Transcribed page text:
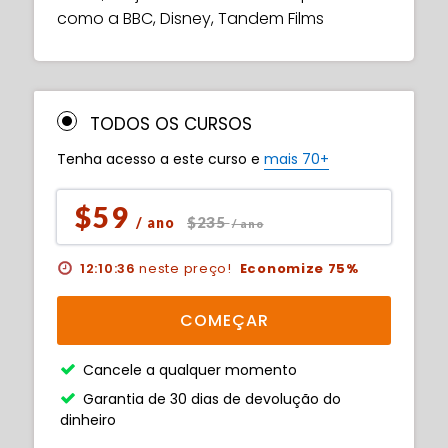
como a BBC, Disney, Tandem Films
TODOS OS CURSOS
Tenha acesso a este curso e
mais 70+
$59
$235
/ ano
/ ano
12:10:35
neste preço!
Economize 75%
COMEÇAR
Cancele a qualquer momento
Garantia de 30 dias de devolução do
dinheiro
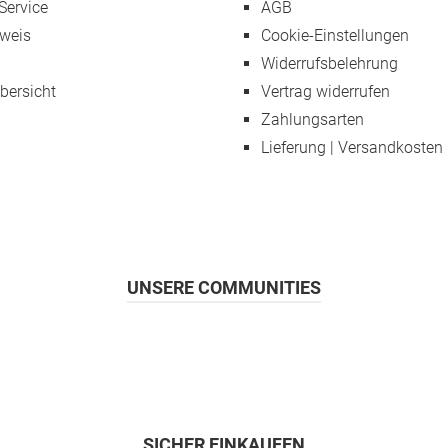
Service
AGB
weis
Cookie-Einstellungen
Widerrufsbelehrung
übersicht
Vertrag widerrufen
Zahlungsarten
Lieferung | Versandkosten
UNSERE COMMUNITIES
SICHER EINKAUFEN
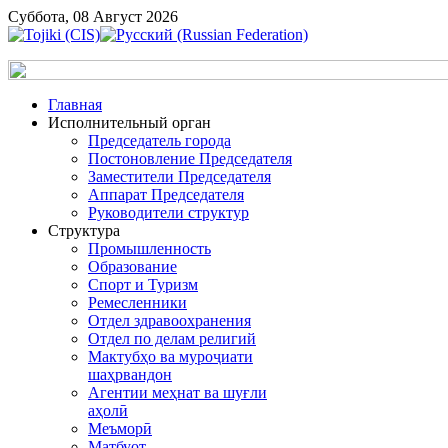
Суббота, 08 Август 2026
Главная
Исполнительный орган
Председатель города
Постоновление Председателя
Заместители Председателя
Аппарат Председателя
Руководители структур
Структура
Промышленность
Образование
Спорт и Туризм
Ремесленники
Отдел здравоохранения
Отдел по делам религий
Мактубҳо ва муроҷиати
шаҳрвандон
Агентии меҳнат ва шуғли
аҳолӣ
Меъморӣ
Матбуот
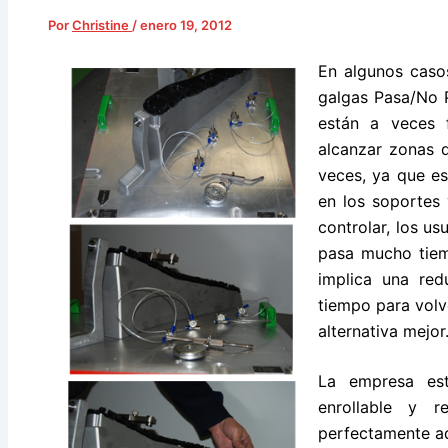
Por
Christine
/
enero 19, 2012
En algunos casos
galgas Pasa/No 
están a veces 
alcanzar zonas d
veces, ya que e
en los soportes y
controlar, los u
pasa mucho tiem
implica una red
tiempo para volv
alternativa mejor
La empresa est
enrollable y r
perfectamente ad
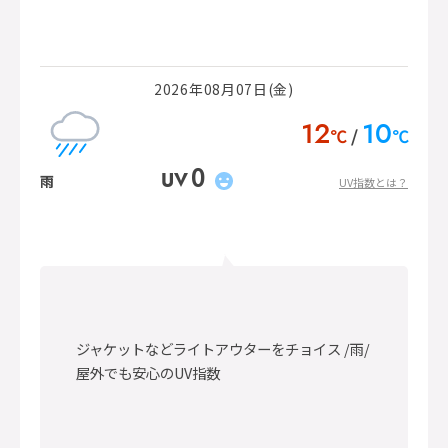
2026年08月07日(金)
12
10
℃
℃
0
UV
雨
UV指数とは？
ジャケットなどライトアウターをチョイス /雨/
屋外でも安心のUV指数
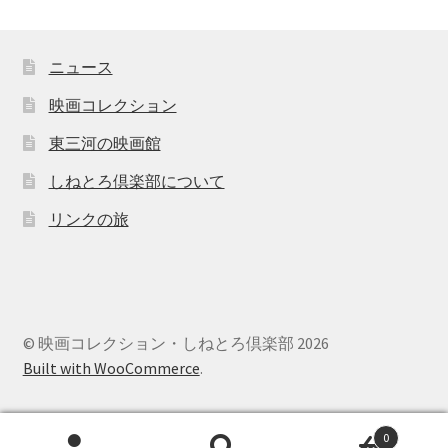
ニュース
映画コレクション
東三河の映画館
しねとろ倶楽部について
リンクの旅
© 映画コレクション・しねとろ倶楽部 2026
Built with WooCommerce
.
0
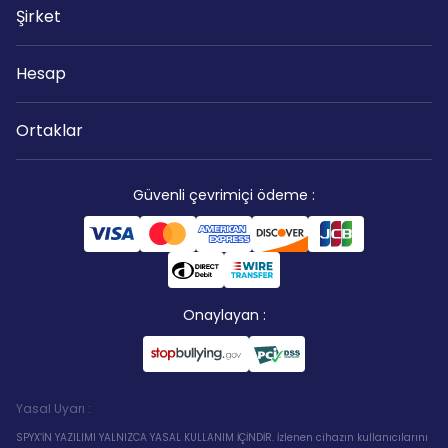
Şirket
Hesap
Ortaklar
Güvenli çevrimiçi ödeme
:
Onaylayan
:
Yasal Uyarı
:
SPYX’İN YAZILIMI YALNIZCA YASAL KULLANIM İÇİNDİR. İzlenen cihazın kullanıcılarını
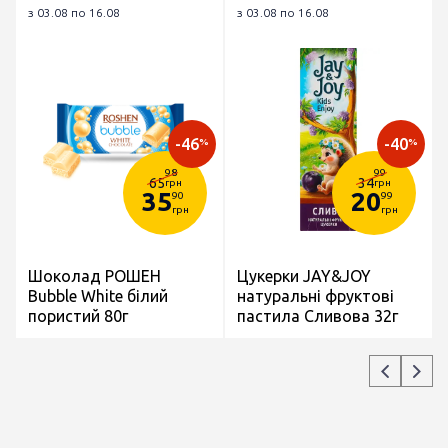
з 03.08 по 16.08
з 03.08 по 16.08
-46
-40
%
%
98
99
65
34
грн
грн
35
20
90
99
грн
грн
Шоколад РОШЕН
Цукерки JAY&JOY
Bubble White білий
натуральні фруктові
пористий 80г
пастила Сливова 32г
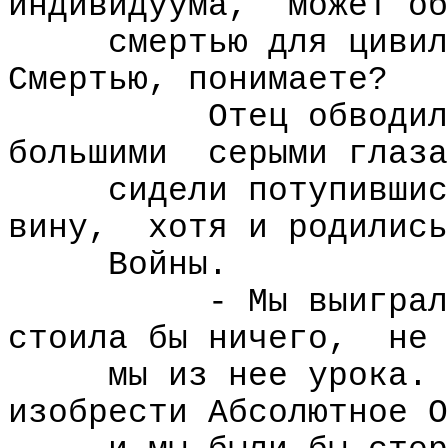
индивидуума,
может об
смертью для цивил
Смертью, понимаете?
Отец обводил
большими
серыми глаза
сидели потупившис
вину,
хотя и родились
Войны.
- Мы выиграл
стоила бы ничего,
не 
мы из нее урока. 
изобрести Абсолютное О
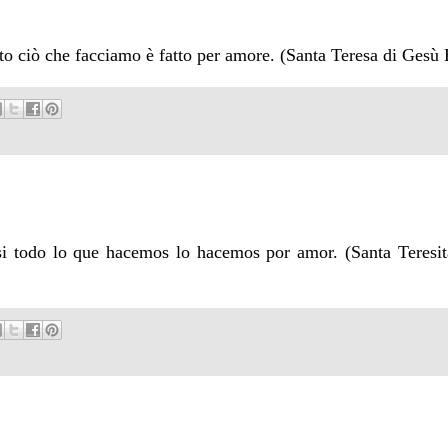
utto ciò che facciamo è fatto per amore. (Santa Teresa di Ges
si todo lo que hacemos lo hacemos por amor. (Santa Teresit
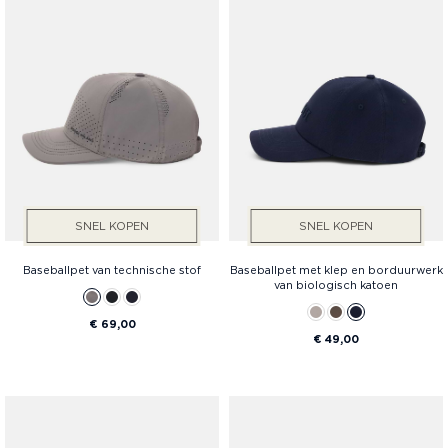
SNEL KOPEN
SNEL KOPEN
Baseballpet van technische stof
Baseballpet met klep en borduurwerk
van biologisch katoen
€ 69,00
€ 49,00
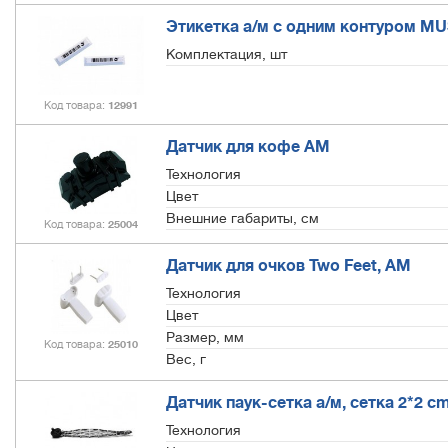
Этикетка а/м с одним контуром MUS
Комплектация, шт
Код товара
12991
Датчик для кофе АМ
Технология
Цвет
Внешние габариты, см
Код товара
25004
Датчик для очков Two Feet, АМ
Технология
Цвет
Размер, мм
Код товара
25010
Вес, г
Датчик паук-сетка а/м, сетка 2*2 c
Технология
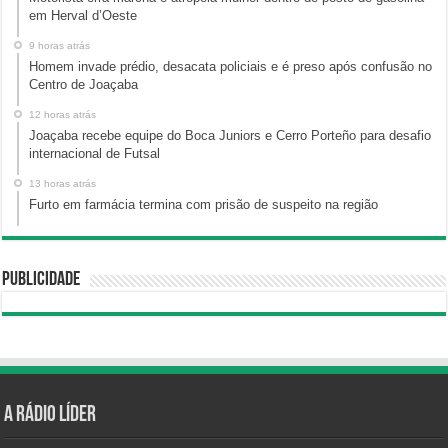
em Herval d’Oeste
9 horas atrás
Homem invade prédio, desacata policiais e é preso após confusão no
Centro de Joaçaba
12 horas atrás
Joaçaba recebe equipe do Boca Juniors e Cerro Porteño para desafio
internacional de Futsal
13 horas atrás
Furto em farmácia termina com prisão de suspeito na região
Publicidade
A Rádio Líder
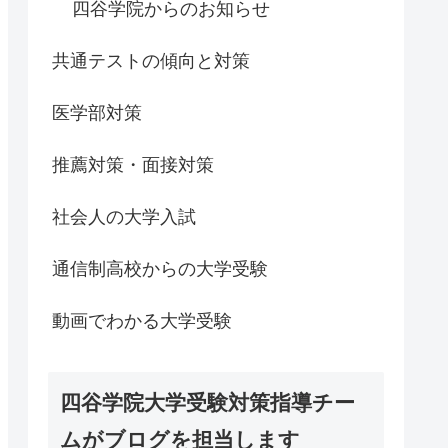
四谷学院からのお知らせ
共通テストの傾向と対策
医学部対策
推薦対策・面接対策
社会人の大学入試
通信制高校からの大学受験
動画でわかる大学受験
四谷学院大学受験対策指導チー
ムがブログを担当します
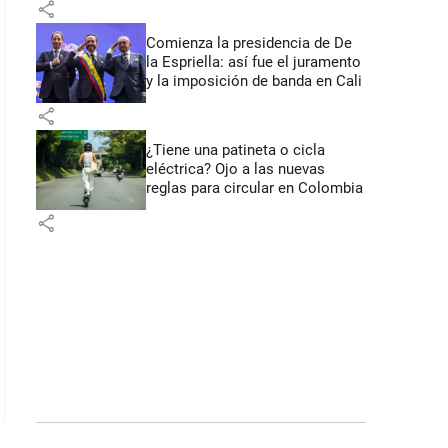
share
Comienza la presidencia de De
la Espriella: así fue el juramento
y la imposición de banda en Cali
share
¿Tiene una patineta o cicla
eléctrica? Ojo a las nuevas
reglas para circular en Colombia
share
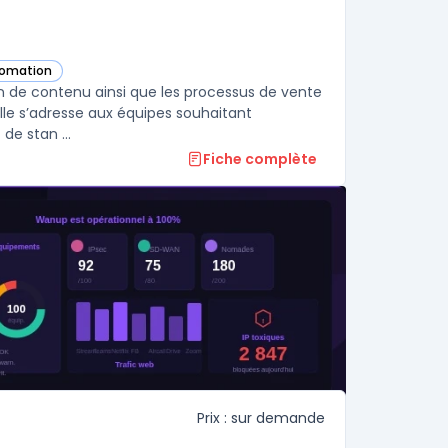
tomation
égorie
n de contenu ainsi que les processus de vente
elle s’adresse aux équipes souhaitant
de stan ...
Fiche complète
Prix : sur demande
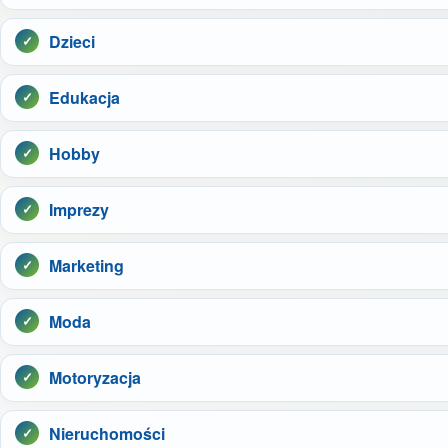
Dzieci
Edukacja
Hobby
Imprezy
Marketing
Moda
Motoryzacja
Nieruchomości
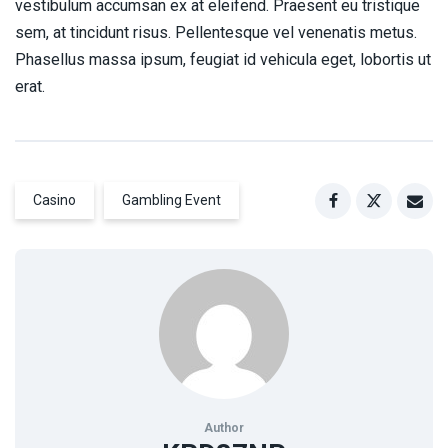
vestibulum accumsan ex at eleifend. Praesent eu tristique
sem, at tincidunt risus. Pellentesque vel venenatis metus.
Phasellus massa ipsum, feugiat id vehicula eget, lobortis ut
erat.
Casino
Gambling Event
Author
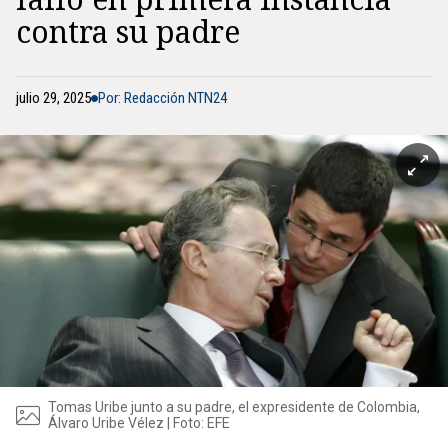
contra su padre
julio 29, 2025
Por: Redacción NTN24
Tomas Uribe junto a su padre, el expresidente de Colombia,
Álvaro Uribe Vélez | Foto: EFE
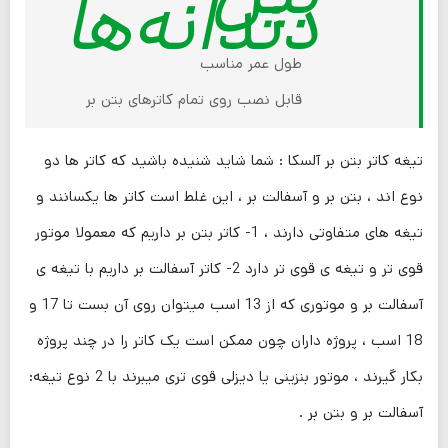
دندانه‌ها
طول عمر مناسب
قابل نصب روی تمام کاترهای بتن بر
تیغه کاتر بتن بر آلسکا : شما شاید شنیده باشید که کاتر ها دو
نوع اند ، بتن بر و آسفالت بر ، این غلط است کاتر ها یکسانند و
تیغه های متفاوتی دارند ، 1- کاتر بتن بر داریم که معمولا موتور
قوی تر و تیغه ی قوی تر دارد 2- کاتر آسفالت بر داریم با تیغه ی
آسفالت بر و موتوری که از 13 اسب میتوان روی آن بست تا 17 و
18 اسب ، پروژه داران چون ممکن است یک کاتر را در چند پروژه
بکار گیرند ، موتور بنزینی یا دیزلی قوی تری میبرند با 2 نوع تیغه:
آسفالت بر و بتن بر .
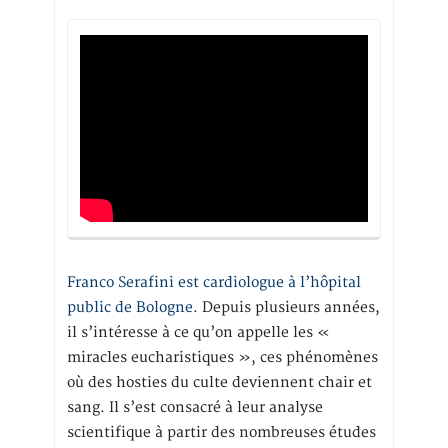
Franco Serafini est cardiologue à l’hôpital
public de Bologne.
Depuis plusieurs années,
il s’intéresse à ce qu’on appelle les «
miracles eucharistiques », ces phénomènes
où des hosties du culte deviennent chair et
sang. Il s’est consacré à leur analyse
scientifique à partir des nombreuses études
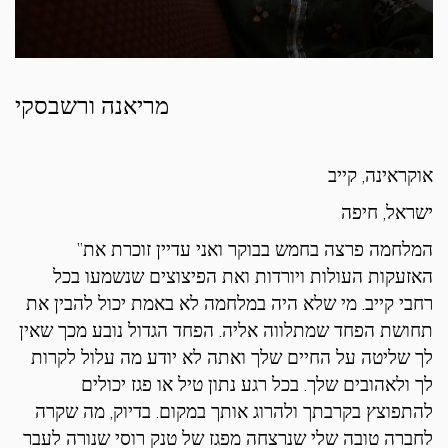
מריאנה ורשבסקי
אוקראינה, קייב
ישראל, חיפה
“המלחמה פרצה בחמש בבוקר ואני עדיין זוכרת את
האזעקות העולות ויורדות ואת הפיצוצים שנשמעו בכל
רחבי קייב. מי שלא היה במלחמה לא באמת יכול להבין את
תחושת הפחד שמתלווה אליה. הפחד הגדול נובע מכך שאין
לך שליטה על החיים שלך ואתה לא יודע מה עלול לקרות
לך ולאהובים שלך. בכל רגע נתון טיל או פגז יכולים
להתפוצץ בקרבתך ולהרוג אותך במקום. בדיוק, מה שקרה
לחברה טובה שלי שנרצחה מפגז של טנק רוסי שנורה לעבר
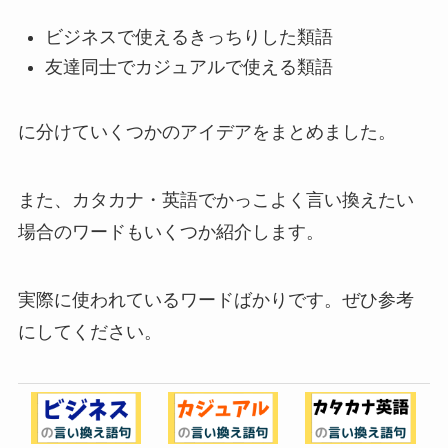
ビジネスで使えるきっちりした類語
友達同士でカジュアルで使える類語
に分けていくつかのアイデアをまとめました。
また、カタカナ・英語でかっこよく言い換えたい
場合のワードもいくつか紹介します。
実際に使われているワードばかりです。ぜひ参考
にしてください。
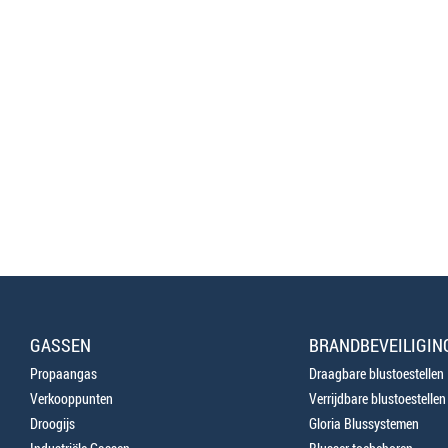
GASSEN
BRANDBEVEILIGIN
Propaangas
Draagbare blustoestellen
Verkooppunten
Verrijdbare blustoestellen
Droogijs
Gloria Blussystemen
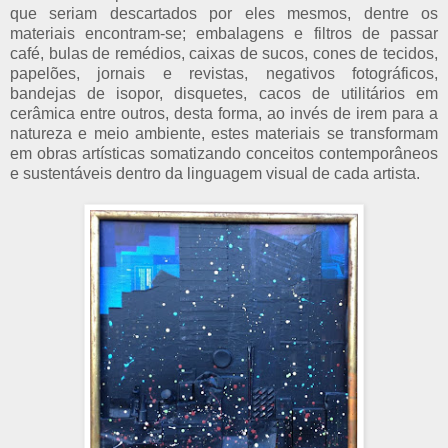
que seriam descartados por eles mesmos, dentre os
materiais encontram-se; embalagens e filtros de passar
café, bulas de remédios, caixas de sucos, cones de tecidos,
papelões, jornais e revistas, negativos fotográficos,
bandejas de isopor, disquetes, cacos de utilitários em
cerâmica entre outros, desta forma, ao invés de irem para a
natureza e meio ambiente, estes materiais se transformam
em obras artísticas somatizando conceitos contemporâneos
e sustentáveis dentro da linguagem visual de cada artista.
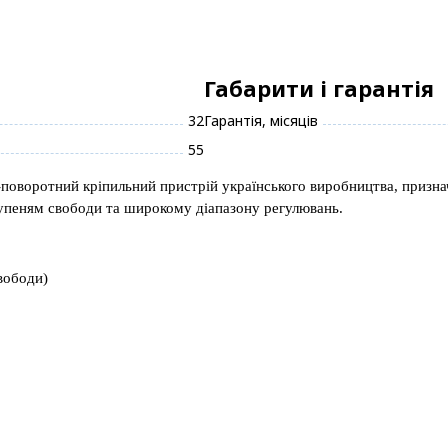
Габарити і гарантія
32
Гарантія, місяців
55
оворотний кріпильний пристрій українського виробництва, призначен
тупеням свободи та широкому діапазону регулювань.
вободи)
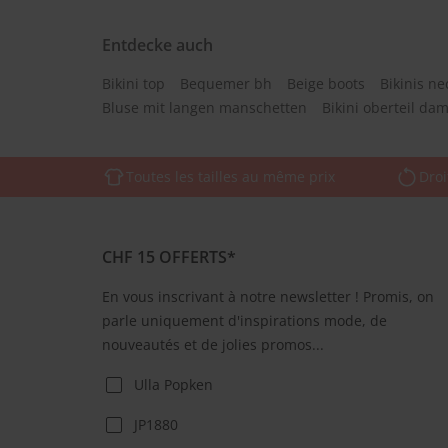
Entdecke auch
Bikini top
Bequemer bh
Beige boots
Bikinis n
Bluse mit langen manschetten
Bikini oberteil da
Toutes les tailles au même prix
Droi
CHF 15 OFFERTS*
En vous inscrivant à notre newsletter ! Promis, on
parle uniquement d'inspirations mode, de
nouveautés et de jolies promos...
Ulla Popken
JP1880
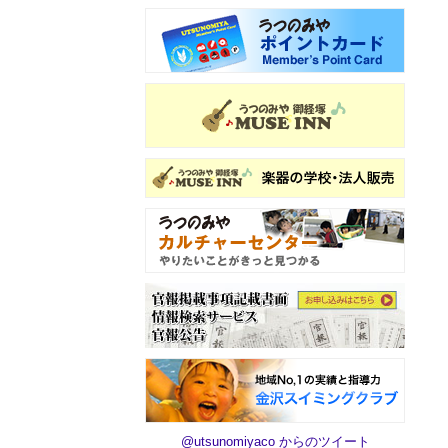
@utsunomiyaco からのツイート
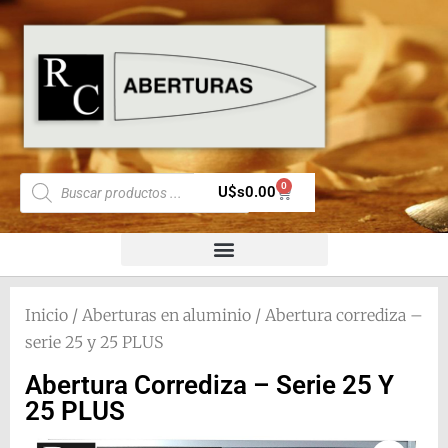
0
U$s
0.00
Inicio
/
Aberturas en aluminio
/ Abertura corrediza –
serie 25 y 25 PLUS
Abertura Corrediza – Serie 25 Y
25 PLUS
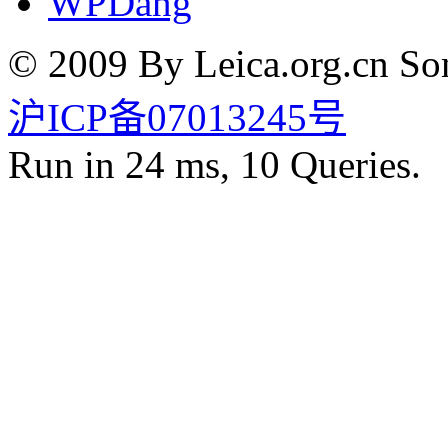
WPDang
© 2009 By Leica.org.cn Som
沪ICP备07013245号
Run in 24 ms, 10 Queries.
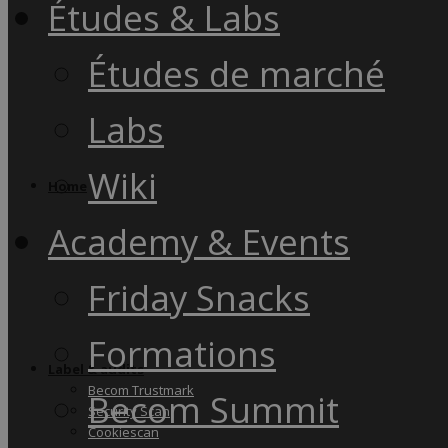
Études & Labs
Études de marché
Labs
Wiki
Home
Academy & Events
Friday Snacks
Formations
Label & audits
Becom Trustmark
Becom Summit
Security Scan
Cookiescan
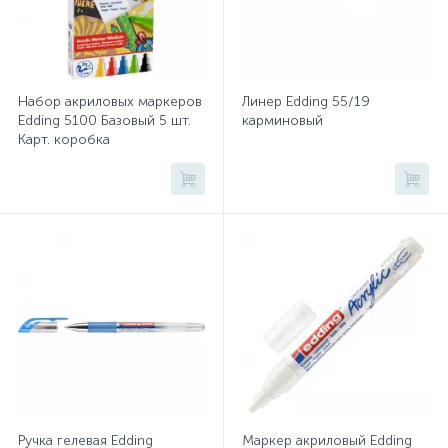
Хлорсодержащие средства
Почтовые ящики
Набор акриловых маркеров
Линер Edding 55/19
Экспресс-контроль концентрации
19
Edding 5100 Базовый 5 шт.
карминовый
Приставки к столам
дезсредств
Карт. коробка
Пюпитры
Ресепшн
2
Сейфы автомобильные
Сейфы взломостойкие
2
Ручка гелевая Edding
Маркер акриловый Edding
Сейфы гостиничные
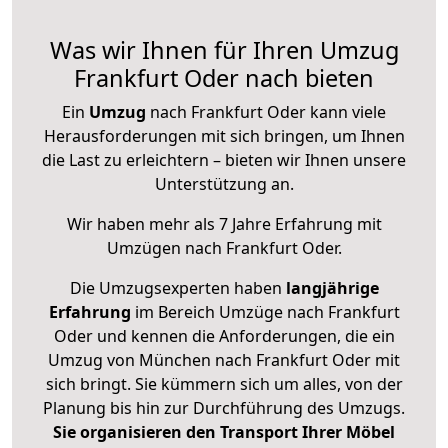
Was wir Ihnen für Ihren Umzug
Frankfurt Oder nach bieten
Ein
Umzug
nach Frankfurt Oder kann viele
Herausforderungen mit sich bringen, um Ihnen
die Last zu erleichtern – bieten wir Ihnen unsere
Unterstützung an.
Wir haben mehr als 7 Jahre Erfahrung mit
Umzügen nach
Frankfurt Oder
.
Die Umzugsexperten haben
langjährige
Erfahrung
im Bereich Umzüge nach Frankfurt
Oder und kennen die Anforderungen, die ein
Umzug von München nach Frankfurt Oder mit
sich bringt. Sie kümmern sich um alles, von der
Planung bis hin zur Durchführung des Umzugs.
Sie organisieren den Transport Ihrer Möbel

## TASK OBJECTIVE
Rewrite the data from the line containing "Was wir Ihnen für Ihren Umzug" through the end, changing "Planung" to "Vorbereitung" and leaving everything else the same.

## WORKED SOLUTION
Was wir Ihnen für Ihren Umzug
Frankfurt Oder nach bieten
Ein
Umzug
nach Frankfurt Oder kann viele
Herausforderungen mit sich bringen, um Ihnen
die Last zu erleichtern – bieten wir Ihnen unsere
Unterstützung an.
Wir haben mehr als 7 Jahre Erfahrung mit
Umzügen nach
Frankfurt Oder
.
Die Umzugsexperten haben
langjährige
Erfahrung
im Bereich Umzüge nach Frankfurt
Oder und kennen die Anforderungen, die ein
Umzug von München nach Frankfurt Oder mit
sich bringt. Sie kümmern sich um alles, von der
Vorbereitung bis hin zur Durchführung des Umzugs.
Sie organisieren den Transport Ihrer Möbel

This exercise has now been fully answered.